Every line below between the line holding "central topic of" and the line holding "option to use", inclusive, should be repeated exactly, and all other lines omitted.

*** Provided data Section Begins ***

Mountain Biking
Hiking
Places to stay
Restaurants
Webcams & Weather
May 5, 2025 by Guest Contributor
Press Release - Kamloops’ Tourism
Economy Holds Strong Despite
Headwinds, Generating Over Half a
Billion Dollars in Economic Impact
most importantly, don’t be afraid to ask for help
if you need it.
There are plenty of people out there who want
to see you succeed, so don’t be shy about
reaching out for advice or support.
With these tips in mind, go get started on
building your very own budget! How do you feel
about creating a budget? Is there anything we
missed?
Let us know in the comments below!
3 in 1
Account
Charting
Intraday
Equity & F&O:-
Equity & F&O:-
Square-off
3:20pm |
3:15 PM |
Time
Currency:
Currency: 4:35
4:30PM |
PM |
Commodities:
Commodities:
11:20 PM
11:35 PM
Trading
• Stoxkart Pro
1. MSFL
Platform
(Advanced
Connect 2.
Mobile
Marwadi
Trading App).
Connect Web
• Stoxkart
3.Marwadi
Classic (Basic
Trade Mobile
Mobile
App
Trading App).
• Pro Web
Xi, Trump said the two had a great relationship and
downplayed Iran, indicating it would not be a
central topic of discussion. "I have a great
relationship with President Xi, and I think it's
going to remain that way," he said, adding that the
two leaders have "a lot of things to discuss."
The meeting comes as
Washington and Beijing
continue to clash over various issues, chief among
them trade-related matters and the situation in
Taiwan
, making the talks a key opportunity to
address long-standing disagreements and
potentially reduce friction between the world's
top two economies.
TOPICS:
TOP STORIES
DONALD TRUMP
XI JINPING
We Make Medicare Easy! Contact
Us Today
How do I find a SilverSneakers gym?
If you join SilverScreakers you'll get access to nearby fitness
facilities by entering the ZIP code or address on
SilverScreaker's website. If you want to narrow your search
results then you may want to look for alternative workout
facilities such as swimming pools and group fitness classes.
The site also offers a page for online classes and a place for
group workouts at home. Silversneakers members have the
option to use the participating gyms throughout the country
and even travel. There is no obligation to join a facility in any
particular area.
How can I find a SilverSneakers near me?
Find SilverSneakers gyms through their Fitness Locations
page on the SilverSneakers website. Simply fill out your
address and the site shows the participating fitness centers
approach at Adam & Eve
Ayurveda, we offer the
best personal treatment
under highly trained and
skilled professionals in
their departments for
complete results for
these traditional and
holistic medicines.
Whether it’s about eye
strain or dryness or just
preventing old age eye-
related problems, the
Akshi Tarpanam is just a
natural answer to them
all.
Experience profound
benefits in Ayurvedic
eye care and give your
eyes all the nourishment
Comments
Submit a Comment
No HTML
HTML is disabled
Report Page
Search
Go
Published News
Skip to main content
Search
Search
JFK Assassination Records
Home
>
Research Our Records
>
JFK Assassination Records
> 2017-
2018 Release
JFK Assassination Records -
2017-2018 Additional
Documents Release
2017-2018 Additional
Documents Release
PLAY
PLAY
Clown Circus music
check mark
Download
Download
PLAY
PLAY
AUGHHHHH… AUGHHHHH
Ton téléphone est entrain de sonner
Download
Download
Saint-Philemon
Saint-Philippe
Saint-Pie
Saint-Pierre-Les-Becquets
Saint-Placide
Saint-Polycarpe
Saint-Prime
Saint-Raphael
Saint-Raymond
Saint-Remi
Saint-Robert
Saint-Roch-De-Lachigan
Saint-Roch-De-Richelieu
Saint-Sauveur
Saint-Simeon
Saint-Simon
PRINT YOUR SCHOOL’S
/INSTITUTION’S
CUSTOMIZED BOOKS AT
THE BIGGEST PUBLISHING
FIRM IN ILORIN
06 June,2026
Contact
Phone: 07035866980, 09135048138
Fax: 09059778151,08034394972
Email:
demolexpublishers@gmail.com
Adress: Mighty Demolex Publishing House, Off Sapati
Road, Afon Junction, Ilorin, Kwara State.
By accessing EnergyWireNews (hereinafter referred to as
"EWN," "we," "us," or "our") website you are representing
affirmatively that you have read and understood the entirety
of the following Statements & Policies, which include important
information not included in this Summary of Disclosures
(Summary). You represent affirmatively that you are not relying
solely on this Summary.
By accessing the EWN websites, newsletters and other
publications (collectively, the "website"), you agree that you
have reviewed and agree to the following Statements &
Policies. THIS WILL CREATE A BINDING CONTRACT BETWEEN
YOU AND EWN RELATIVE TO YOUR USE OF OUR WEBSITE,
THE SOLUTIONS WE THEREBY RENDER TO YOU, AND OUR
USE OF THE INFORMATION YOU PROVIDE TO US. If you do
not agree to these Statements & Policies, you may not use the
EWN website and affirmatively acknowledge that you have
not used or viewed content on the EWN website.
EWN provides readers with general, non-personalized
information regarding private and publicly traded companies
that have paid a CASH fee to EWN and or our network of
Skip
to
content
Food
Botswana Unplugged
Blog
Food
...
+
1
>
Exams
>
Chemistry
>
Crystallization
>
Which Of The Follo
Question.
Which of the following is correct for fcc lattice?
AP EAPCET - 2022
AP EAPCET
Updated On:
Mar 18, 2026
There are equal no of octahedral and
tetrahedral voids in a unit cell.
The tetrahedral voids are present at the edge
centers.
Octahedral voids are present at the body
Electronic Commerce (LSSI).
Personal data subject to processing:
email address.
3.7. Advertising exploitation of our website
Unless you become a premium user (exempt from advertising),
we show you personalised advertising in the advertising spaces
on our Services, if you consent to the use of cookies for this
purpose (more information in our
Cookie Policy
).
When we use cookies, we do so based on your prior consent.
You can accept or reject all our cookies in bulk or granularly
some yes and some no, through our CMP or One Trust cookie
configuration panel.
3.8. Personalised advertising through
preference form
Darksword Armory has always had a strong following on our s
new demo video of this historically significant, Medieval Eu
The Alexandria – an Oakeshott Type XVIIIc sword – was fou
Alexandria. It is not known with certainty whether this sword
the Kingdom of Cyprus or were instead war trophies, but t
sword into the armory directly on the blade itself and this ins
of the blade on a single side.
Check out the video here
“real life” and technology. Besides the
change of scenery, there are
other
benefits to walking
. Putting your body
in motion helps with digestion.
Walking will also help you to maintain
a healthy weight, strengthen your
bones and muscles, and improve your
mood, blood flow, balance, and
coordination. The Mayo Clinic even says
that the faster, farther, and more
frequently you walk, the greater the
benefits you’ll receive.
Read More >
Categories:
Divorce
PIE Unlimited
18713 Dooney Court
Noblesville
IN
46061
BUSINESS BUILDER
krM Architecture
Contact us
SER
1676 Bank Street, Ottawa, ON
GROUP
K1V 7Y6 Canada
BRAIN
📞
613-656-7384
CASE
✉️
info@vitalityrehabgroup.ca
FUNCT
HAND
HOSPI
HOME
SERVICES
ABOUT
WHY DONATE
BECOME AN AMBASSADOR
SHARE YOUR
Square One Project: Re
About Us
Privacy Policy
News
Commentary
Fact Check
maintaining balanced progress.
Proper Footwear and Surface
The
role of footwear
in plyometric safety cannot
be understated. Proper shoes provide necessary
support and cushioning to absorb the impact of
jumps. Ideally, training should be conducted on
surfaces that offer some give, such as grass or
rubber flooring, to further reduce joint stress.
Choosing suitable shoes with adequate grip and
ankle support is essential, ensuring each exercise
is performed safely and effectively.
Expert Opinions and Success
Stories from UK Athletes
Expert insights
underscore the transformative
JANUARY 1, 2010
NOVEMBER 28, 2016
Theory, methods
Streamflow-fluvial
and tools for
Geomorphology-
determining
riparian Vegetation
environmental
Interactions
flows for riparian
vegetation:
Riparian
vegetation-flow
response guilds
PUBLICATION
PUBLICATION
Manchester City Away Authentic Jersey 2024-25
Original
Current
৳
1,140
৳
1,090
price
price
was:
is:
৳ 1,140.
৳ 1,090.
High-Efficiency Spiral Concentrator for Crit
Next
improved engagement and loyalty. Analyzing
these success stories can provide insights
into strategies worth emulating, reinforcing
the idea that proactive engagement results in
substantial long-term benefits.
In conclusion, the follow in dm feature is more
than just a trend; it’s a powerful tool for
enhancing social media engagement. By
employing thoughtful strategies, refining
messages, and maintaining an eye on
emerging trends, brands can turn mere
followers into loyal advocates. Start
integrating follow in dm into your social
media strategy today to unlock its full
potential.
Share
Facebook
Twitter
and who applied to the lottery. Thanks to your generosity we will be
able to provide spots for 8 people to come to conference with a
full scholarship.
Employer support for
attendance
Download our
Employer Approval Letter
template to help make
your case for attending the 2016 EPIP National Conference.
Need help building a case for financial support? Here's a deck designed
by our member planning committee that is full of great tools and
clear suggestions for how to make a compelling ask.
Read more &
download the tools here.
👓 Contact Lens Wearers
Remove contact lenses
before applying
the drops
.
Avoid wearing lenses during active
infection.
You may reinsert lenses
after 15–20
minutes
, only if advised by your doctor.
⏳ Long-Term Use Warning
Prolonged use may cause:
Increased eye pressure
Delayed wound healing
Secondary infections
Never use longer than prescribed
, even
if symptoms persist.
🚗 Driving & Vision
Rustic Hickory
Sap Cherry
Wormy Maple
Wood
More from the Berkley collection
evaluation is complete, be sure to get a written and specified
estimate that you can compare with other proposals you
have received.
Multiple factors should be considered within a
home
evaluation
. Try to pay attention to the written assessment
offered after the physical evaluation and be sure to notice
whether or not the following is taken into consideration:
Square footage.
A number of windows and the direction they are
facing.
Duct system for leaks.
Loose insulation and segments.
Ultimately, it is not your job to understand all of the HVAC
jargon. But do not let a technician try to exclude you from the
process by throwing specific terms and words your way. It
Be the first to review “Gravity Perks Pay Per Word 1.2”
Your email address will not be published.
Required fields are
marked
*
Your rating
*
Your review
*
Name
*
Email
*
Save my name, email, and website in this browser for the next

*** Provided data Section Ends ***

Exercise response:
central topic of discussion. "I have a great
relationship with President Xi, and I think it's
going to remain that way," he said, adding that the
two leaders have "a lot of things to discuss."
The meeting comes as
Washington and Beijing
continue to clash over various issues, chief among
them trade-related matters and the situation in
Taiwan
, making the talks a key opportunity to
address long-standing disagreements and
potentially reduce friction between the world's
top two economies.
TOPICS:
TOP STORIES
DONALD TRUMP
XI JINPING
We Make Medicare Easy! Contact
Us Today
How do I find a SilverSneakers gym?
If you join SilverScreakers you'll get access to nearby fitness
facilities by entering the ZIP code or address on
SilverScreaker's website. If you want to narrow your search
results then you may want to look for alternative workout
facilities such as swimming pools and group fitness classes.
The site also offers a page for online classes and a place for
group workouts at home. Silversneakers members have the
option to use the participating gyms throughout the country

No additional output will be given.